Statistics from the Commission for Reception, Truth and Reconciliation (CAVR) show that 4000 children were forcibly separated from their families by the Indonesian military during the Indonesian occupation.

Based on CAVR statistics, 4000 children were separated from their families during the Indonesian occupation.

Jose Luis de Oliveira, an advocate for human rights in Timor-Leste, said these children were separated from their parents because they ran away from an attack, or they became assistants for Indonesian soldiers (TBO) when their parents were detained.

“At that time Indonesian soldiers forcibly took children to help them do operations and then they did not return, some of them went to Indonesia and for some, we do not know their whereabouts,” Oliveira said in a presentation during a public discussion on human rights in Farol, Dili.

He added the state has an obligation to find out the whereabouts of these children, because many children are still living in Indonesia but they don’t know where they are from.

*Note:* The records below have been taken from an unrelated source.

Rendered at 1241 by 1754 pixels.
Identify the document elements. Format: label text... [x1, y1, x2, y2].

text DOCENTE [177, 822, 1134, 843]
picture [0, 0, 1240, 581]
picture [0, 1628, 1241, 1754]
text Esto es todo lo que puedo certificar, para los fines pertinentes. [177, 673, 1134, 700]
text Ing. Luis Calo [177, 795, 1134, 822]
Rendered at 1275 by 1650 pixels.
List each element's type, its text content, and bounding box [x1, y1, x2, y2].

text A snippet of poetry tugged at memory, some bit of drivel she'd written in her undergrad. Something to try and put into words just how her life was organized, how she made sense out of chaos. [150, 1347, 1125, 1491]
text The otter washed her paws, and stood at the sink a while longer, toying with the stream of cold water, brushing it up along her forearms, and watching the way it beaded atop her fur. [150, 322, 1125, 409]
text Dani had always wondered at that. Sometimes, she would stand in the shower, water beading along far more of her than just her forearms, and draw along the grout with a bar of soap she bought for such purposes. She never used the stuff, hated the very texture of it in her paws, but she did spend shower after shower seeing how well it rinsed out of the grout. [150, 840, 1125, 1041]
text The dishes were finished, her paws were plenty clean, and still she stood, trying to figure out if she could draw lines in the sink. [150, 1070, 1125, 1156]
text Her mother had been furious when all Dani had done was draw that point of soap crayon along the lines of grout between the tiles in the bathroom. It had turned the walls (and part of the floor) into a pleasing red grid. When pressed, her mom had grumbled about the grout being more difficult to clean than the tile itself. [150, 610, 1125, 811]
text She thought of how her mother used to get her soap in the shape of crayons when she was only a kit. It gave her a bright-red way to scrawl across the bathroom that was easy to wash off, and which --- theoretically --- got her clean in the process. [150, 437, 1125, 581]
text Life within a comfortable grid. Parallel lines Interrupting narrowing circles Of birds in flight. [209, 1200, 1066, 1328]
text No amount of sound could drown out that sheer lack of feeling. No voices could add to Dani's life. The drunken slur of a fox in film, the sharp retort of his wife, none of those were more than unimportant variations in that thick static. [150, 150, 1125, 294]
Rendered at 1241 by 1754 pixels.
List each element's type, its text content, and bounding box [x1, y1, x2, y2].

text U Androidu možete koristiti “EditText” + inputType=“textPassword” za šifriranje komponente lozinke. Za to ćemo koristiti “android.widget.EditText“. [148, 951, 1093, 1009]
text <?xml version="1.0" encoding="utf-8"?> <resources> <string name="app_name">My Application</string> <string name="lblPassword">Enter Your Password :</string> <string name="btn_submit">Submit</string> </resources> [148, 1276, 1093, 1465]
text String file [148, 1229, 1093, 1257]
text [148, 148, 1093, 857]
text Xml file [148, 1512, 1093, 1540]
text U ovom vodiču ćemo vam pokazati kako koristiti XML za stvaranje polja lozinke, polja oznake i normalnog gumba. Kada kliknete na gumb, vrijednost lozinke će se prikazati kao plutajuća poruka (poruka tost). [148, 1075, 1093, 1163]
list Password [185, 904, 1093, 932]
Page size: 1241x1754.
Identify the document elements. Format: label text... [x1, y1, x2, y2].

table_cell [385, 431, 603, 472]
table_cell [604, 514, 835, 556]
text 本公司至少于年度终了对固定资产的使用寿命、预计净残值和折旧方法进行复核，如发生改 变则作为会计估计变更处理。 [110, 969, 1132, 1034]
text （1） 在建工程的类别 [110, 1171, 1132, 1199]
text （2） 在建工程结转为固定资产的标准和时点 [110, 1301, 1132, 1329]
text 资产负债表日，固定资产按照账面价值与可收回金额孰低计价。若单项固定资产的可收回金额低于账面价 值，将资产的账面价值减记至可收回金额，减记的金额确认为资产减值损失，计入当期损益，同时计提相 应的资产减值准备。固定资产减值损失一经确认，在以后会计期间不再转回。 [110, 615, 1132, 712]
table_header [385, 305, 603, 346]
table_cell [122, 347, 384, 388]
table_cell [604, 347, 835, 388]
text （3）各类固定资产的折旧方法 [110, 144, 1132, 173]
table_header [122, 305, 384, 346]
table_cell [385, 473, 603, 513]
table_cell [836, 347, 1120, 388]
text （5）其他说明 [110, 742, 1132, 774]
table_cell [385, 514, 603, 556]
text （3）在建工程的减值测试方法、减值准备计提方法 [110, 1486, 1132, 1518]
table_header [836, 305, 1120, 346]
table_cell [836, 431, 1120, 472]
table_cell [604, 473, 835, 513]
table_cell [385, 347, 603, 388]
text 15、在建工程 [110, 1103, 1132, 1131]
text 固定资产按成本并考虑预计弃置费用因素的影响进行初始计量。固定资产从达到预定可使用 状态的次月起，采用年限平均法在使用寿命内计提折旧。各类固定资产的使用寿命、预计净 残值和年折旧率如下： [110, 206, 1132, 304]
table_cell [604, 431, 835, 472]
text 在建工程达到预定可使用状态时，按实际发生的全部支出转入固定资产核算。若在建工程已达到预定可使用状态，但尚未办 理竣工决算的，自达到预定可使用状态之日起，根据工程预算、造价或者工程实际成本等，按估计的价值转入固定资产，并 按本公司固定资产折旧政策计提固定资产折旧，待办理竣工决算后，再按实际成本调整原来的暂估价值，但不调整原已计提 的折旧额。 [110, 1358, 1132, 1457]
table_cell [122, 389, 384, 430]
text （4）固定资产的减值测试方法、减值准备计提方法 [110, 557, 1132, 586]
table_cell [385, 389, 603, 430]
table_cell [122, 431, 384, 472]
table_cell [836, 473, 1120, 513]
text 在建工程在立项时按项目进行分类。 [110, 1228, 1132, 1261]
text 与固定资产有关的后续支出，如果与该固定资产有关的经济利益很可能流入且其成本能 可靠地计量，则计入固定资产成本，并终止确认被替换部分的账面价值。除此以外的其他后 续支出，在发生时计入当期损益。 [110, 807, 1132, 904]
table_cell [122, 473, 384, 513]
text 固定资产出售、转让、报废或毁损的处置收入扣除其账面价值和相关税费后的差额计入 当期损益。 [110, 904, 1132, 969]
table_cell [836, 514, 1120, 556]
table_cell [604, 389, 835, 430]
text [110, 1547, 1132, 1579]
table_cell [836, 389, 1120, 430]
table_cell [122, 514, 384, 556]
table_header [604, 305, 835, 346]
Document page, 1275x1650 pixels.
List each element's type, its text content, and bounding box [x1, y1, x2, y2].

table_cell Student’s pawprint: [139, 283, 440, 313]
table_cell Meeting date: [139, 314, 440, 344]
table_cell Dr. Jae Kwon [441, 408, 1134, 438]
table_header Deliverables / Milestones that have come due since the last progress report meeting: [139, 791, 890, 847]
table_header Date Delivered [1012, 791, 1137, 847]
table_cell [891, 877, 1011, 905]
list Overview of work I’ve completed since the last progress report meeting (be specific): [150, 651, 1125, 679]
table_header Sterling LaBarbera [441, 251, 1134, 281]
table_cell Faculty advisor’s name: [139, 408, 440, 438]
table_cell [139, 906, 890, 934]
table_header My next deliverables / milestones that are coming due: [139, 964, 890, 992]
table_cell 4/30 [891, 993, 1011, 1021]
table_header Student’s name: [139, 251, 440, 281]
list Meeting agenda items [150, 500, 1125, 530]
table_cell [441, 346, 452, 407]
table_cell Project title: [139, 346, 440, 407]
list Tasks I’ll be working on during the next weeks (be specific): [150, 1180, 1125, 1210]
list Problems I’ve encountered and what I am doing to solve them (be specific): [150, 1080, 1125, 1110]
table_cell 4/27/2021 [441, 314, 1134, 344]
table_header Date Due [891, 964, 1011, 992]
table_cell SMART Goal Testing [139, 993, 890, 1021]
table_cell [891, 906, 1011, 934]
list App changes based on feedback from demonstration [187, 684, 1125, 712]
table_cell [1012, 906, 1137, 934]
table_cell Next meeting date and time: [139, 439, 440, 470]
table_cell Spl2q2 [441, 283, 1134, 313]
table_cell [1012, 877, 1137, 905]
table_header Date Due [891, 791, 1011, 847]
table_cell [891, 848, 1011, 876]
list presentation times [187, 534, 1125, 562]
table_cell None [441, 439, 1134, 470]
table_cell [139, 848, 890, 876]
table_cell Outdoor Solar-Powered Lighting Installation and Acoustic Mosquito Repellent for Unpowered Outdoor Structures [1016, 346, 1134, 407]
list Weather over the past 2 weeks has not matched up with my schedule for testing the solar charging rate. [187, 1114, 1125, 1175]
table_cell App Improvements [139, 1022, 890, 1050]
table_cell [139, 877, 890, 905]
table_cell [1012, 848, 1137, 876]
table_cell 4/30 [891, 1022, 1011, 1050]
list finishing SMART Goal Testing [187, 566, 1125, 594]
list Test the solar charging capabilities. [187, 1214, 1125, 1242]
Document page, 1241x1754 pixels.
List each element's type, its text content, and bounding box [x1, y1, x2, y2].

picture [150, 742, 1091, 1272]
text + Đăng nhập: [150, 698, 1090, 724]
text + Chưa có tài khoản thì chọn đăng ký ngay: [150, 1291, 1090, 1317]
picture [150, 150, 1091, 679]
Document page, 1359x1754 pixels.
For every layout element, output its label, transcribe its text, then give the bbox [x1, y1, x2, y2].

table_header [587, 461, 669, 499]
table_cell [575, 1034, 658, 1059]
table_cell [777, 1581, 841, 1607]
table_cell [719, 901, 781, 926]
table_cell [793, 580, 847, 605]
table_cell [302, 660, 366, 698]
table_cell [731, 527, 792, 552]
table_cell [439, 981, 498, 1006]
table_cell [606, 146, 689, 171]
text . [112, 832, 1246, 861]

He gave the example of Vitor da Costa, a child who was taken by the Indonesian military to Indonesia, who has now grown up, worked in Indonesia and doesn’t know how to speak Tetun.

He said they successfully identified the child and helped him to find his family in Timor-Leste and they did find his family but the situation was not good because the family considered he was dead and had already made grave for him.

Apart from this, he said there were also many children that in 1999 lived in hostel run by foreigners, and when the crisis occurred they took the children to Indonesia and until this day, the state doesn’t know of their whereabouts.

Meanwhile the International Committee of the Red Cross Representative in Timor-Leste, Jean Jacques Putallaz, said they were still committed to cooperating with the Timor-Leste government on the issue of missing people; therefore it was very important to ratify national legislation on missing people.

“In 2011 we identified one case in Indonesia but we could not do anything, we just notified the family that the children were alive, getting them back is the responsibility of the state,” he said.

The ICRC Representative added that several years ago they handed over documents about 42 children to the Ministry of Foreign Affair to look into and take action on, but there had been no results.